Germany is one of few developed nations that opposes nuclear power and is in the process of shutting down its few reactors. Without it, it has become highly dependent on gas, and will need a radical rethink to speed up energy generation from renewables.

She concludes:

But the forever problem of the climate crisis will keep churning and will ultimately be deadlier and costlier than military confrontation is likely to be.

Well, it’s one perspective.

Putin, meanwhile, has said (Reuters reports here) that Russia will keep the gas flowing. In the case of Europe, that presumably means that Russia will continue to honor its longer-term supply contracts. Whether it goes beyond them is, as Europeans (who have been moving away from such contracts) have discovered in recent months, an entirely different matter. The spot market can be a very painful place.

The New York Times:

European natural gas futures are especially sensitive to the latest news, because Russia provides more than a third of Europe’s supply, with some of it running through pipelines in Ukraine. Dutch front-month gas futures jumped 13.8 percent when trading started on Tuesday, then eased a bit to about 80 euros a megawatt-hour, up almost 10 percent.

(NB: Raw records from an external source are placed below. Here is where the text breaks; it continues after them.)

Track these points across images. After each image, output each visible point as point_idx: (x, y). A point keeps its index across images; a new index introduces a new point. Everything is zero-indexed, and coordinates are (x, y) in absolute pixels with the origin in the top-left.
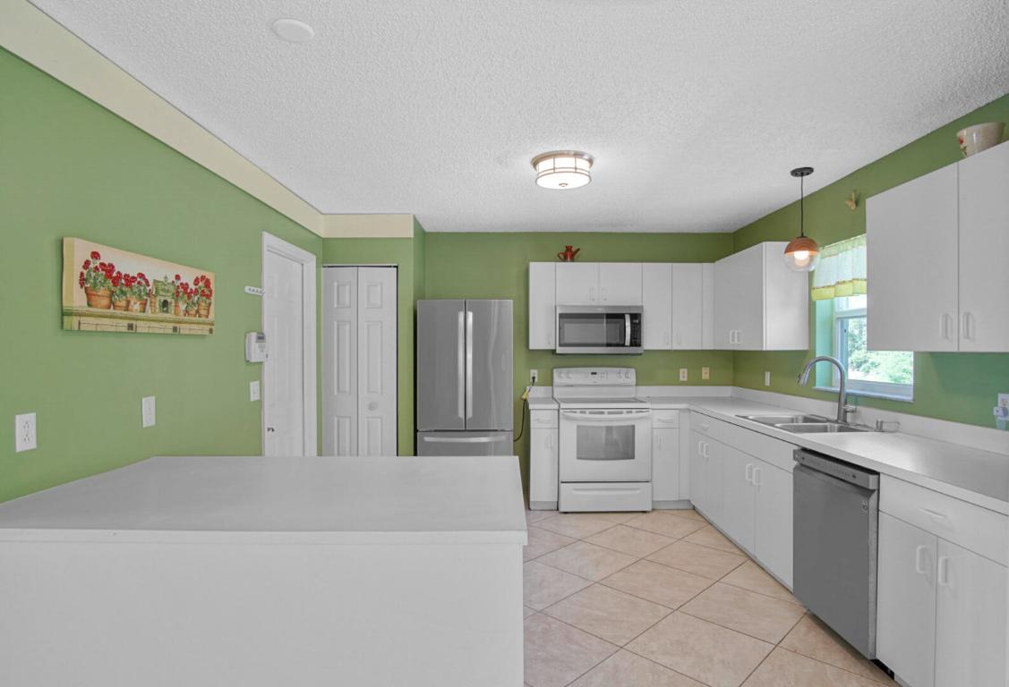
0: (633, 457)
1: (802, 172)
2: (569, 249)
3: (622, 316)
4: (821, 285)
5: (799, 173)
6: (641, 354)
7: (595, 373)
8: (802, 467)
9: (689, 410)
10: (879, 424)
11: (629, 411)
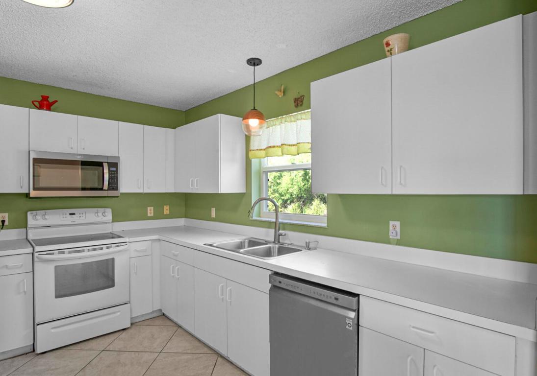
0: (113, 286)
1: (254, 62)
2: (45, 98)
3: (100, 164)
4: (256, 148)
5: (252, 62)
6: (118, 197)
7: (74, 214)
8: (275, 288)
9: (159, 240)
10: (307, 245)
11: (109, 246)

To put that in context, the price was around 18-19 euros at the beginning of 2021.

It is not particularly comforting to know that the price went a long way above €80 in 2021. Russian games and worries about what Russia might do have been just one element in a market has seen sometimes dramatic increases in the price over the last nine months or so.

And, of course, Putin could switch off the taps tomorrow. And he knows that Europeans know that.